PROBLEM TO SOLVE> Only the lines below from the one containing "1 231 90562" through the one containing "269 605 164" belong in the answer, repeated exactly and without pictures.

[Stored data entries]
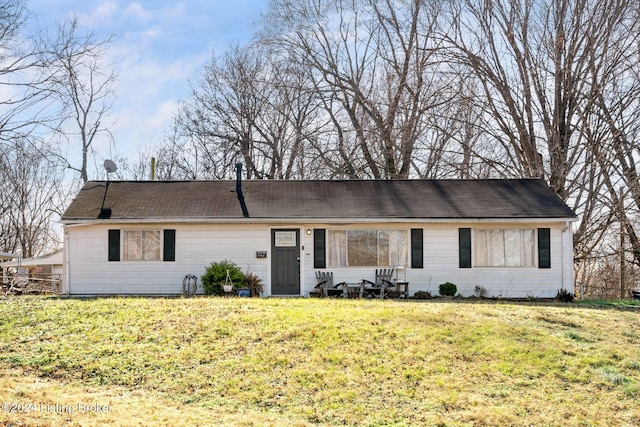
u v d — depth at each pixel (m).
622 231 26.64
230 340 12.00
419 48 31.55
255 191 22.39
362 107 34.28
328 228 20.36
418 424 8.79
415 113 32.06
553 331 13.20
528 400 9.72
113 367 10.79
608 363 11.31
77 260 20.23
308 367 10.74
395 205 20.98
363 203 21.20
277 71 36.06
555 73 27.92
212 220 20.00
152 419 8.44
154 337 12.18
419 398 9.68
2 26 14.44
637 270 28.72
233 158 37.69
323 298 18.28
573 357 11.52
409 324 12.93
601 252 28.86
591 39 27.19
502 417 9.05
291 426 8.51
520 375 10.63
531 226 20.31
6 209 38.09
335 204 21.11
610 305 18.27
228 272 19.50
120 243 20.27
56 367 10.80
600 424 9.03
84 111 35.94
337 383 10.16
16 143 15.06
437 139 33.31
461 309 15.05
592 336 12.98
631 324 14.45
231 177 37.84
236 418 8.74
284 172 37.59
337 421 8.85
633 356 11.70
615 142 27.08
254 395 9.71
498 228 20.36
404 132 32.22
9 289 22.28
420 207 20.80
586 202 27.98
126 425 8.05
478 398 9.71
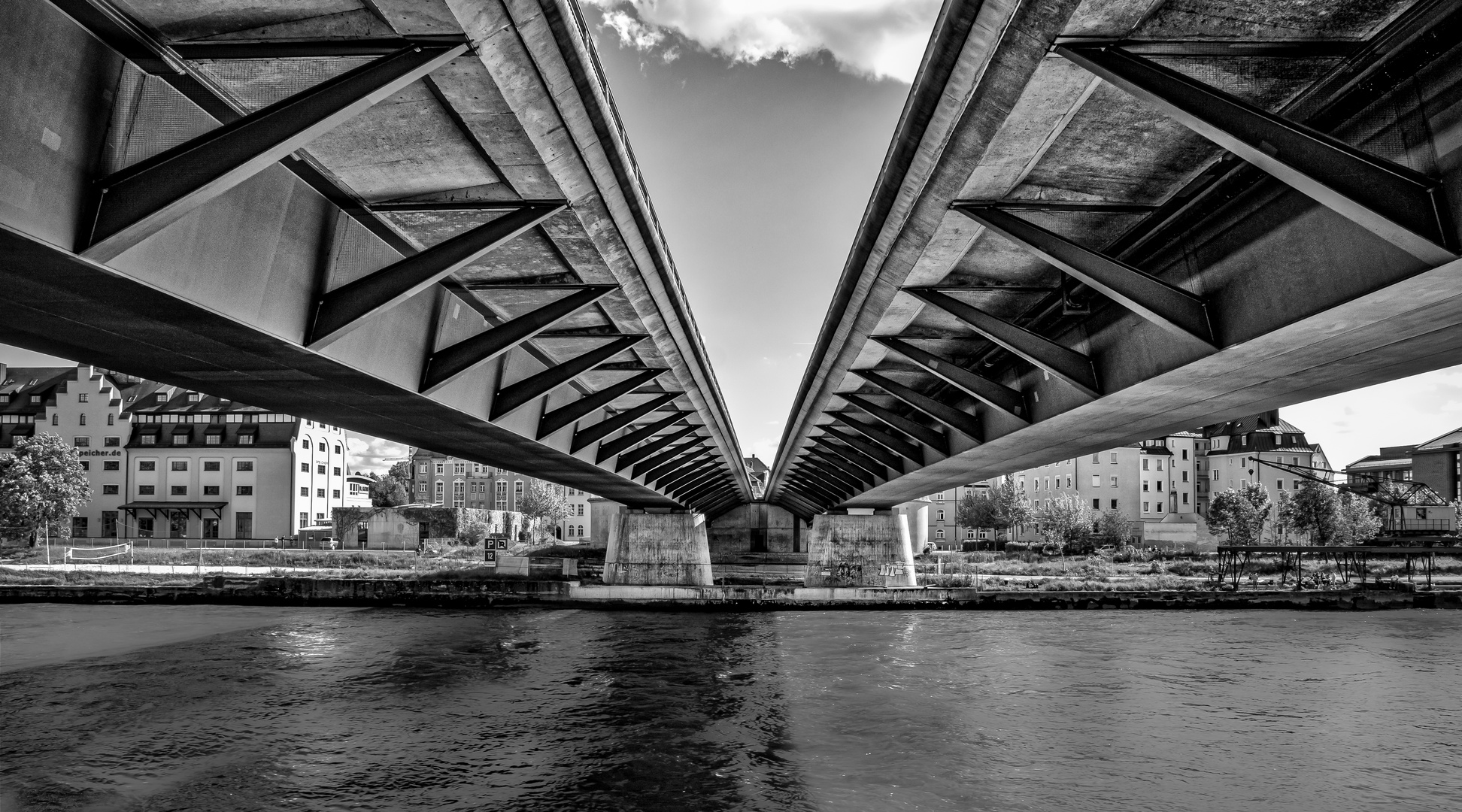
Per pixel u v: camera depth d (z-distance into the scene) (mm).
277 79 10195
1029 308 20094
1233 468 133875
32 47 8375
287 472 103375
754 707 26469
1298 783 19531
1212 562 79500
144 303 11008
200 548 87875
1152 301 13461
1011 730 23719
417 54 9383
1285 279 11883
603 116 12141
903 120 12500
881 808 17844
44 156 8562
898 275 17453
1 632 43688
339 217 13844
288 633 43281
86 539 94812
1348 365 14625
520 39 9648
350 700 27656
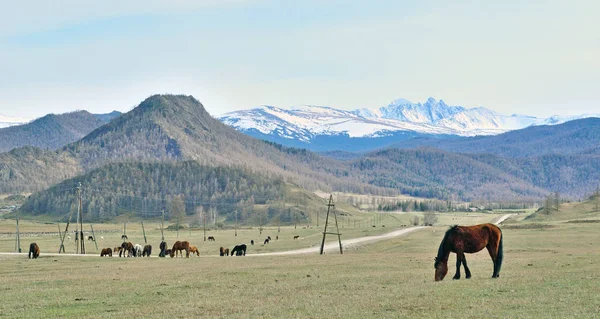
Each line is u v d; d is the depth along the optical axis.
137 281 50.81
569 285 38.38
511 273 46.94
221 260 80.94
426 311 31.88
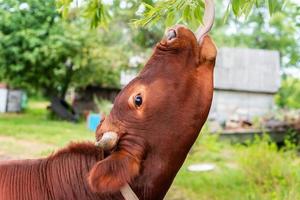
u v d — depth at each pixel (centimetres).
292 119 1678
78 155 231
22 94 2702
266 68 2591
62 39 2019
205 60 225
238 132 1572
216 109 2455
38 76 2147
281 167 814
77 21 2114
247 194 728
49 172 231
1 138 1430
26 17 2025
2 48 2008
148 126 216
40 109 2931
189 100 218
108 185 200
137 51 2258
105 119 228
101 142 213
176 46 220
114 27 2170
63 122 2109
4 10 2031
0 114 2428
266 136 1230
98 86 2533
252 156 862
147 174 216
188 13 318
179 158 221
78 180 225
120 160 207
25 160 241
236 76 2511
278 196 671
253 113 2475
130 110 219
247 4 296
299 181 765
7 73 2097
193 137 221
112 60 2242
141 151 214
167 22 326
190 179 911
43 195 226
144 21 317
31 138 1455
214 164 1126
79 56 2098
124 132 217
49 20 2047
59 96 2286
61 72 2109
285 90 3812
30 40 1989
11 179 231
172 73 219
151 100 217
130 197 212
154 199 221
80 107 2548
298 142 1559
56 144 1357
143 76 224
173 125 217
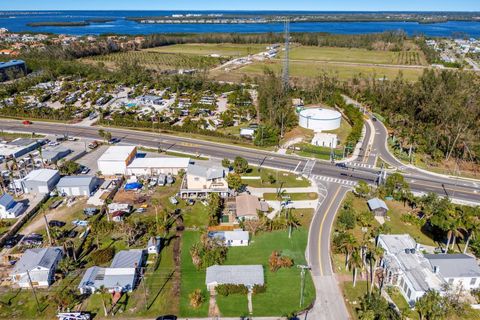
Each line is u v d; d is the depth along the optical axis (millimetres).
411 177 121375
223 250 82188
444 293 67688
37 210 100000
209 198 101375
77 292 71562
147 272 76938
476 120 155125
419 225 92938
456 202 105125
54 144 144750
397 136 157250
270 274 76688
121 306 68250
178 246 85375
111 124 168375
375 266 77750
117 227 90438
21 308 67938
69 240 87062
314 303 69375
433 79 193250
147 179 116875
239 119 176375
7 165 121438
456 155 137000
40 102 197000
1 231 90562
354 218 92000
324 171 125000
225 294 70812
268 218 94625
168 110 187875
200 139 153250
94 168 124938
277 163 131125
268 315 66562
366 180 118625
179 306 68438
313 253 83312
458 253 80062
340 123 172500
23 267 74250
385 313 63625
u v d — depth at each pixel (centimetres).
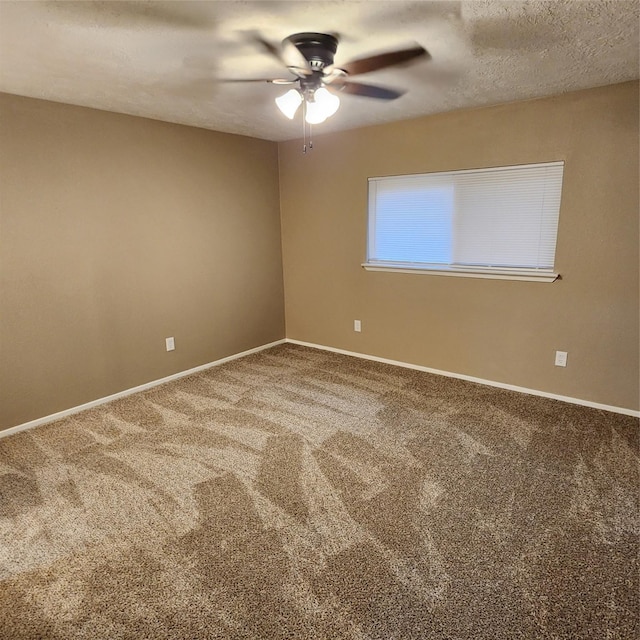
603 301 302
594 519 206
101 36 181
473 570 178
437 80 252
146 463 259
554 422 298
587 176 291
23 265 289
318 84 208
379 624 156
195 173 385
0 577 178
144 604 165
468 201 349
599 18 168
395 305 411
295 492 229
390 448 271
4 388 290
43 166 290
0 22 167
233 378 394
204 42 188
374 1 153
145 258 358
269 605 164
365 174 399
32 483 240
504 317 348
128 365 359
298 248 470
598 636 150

---

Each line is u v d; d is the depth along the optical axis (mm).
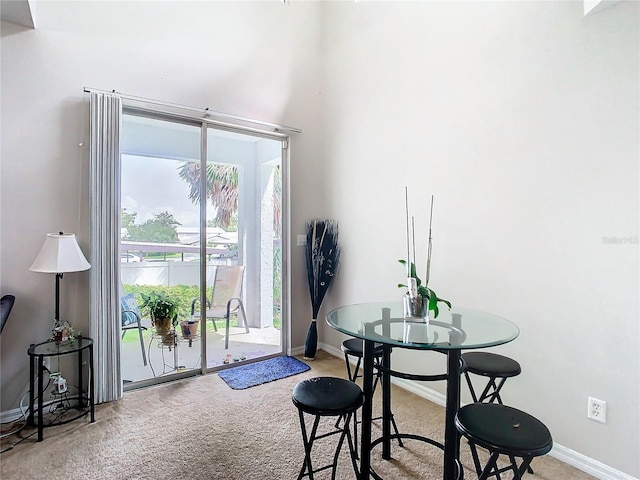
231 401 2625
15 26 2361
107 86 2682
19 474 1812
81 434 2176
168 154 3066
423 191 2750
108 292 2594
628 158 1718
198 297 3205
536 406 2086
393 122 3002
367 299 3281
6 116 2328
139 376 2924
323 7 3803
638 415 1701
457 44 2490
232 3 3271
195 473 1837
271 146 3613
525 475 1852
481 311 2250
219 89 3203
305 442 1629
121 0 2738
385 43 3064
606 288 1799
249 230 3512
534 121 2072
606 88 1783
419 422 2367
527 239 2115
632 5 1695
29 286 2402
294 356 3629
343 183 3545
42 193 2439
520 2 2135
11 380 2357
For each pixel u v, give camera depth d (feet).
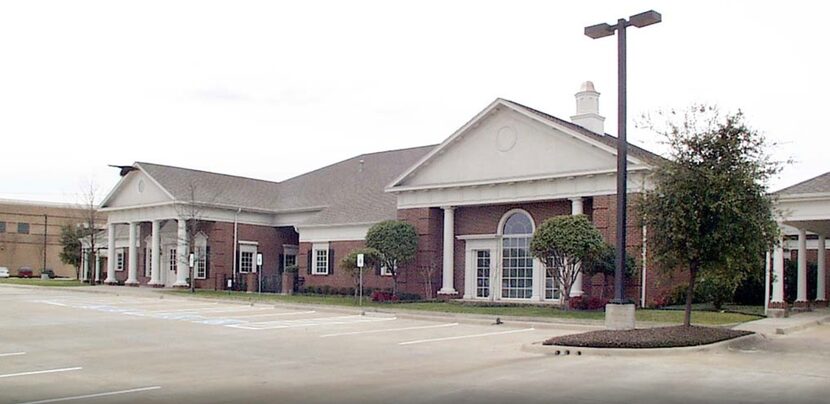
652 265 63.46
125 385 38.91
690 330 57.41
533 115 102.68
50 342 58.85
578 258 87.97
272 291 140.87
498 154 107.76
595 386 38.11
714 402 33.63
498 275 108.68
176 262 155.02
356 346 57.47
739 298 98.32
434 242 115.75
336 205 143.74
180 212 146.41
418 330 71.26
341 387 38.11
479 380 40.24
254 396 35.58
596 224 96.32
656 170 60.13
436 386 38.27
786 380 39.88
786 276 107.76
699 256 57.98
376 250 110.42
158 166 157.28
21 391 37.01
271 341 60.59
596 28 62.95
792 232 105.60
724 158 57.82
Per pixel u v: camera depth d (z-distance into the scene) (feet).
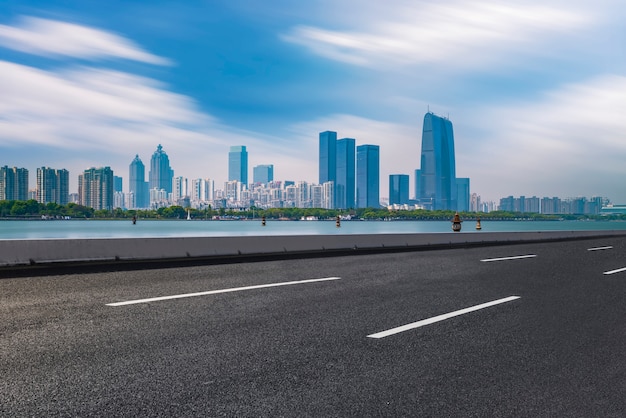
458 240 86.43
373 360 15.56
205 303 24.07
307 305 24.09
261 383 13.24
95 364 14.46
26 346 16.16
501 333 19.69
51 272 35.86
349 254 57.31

---

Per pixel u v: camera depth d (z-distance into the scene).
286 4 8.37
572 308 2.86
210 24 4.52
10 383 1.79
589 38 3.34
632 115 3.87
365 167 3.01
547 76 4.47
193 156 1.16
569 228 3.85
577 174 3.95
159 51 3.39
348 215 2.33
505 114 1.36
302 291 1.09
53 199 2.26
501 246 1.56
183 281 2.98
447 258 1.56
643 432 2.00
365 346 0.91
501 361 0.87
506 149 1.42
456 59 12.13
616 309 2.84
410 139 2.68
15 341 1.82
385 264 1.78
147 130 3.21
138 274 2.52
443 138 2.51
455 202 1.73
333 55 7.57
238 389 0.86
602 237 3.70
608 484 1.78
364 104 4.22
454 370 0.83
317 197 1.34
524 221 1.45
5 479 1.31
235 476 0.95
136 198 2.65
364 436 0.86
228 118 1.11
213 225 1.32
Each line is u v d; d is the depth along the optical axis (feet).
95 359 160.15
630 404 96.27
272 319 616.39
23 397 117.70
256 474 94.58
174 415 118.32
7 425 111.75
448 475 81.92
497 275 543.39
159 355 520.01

RESULT OF THIS EXERCISE>
1 231 90562
354 218 92000
324 171 125000
225 294 70812
268 218 94625
168 110 187875
200 139 153250
94 168 124938
277 163 131125
268 315 66562
366 180 118625
179 306 68438
313 253 83312
458 253 80062
340 123 172500
23 267 74250
385 313 63625
u v d — depth at each pixel (centimetres).
603 301 302
594 519 206
101 36 181
473 570 178
437 80 252
146 463 259
554 422 298
587 176 291
23 265 289
318 84 208
379 624 156
195 173 385
0 577 178
144 604 165
468 201 349
599 18 168
395 305 411
295 492 229
390 448 271
4 388 290
43 166 290
0 22 167
233 378 394
204 42 188
374 1 153
145 258 358
269 605 164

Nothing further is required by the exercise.